Pidato kenegaraan ini menjadi yang kesepuluh kalinya disampaikan SBY sejak pertama kali terpilih sebagai Presiden pada 2004. Di bagian akhir pidatonya, SBY menyatakan bahwa pidato tersebut merupakan yang terakhir kalinya ia berbicara di hadapan DPR dan DPD sebagai Presiden Republik Indonesia. Pernyataan itu disambut dengan tepuk tangan dari para peserta sidang.
Dalam pidato yang berlangsung sekitar 60 menit tersebut, SBY menegaskan komitmennya selama menjabat sebagai kepala negara. Ia menyatakan tidak pernah tergoda untuk melanggar sumpah jabatan dan amanat rakyat. Menurutnya, setiap kebijakan yang diambil selama memimpin Indonesia selalu didasarkan pada niat untuk menjaga kepentingan bangsa dan negara.
SBY juga menyampaikan refleksi pribadi mengenai pentingnya menjaga jati diri bangsa atau yang ia sebut sebagai “ke-Indonesia-an”. Ia mengingatkan bahwa kemajuan ekonomi dan modernisasi tidak akan berarti jika bangsa Indonesia kehilangan nilai-nilai fundamental seperti Pancasila, Bhinneka Tunggal Ika, persatuan, toleransi, pluralisme, kesantunan, dan kemanusiaan.
Terkait hal tersebut, Presiden menegaskan sikap pemerintahannya yang menolak penyebaran paham radikal ISIS di Indonesia.
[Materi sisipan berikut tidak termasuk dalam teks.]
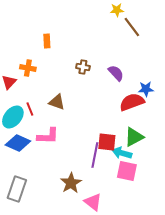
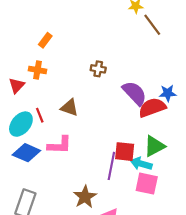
orange rectangle: (47, 41) -> (45, 40), moved, turned 40
purple semicircle: (116, 73) -> (135, 93), moved, size x1.4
Menurut SBY, paham tersebut bertentangan dengan nilai-nilai kebangsaan dan berbahaya bagi persatuan nasional. Ia juga menegaskan bahwa Indonesia merupakan negara ber-Ketuhanan, bukan negara agama.
Sebagian besar isi pidato SBY memuat paparan mengenai capaian dan klaim keberhasilan pemerintahannya selama 10 tahun terakhir. Di bidang politik, ia menyebut kondisi nasional relatif stabil dan persatuan bangsa semakin kokoh. Stabilitas tersebut, menurutnya, menjadi modal penting bagi pembangunan di berbagai sektor.
Di bidang penegakan hukum, SBY menyatakan pemerintahannya berkomitmen dalam pemberantasan korupsi. Ia mengungkapkan telah menandatangani 176 izin pemeriksaan terhadap kepala daerah dan pejabat yang diduga terlibat kasus korupsi tanpa memandang jabatan, latar belakang politik, maupun koneksi yang dimiliki.
Presiden juga menyinggung keberhasilan di bidang perdamaian dan rekonsiliasi nasional. Ia menyebut penandatanganan perjanjian damai antara pemerintah Indonesia dan Gerakan Aceh Merdeka (GAM) sebagai salah satu pencapaian penting, selain penerapan otonomi khusus dan upaya rekonsiliasi politik di Papua.
Di sektor ekonomi, SBY mengklaim pemerintahannya berhasil menjaga pertumbuhan ekonomi nasional dengan rata-rata mencapai 5,9 persen pada periode 2009-2013. Angka tersebut, menurutnya, lebih tinggi dibandingkan pertumbuhan ekonomi sejumlah negara maju seperti Amerika Serikat, Eropa, dan Jepang pada periode yang sama. Selain itu, rasio utang negara terhadap produk domestik bruto juga berhasil diturunkan secara signifikan.
Di penghujung pidato, SBY secara terbuka menyampaikan permohonan maaf kepada seluruh rakyat Indonesia. Dengan nada bergetar, ia mengakui telah melakukan kesalahan dan kekhilafan selama menjalankan tugas sebagai presiden. Dari lubuk hati yang terdalam, SBY meminta maaf atas segala kekurangan selama 10 tahun kepemimpinannya, menutup pidato kenegaraan terakhirnya dengan suasana haru.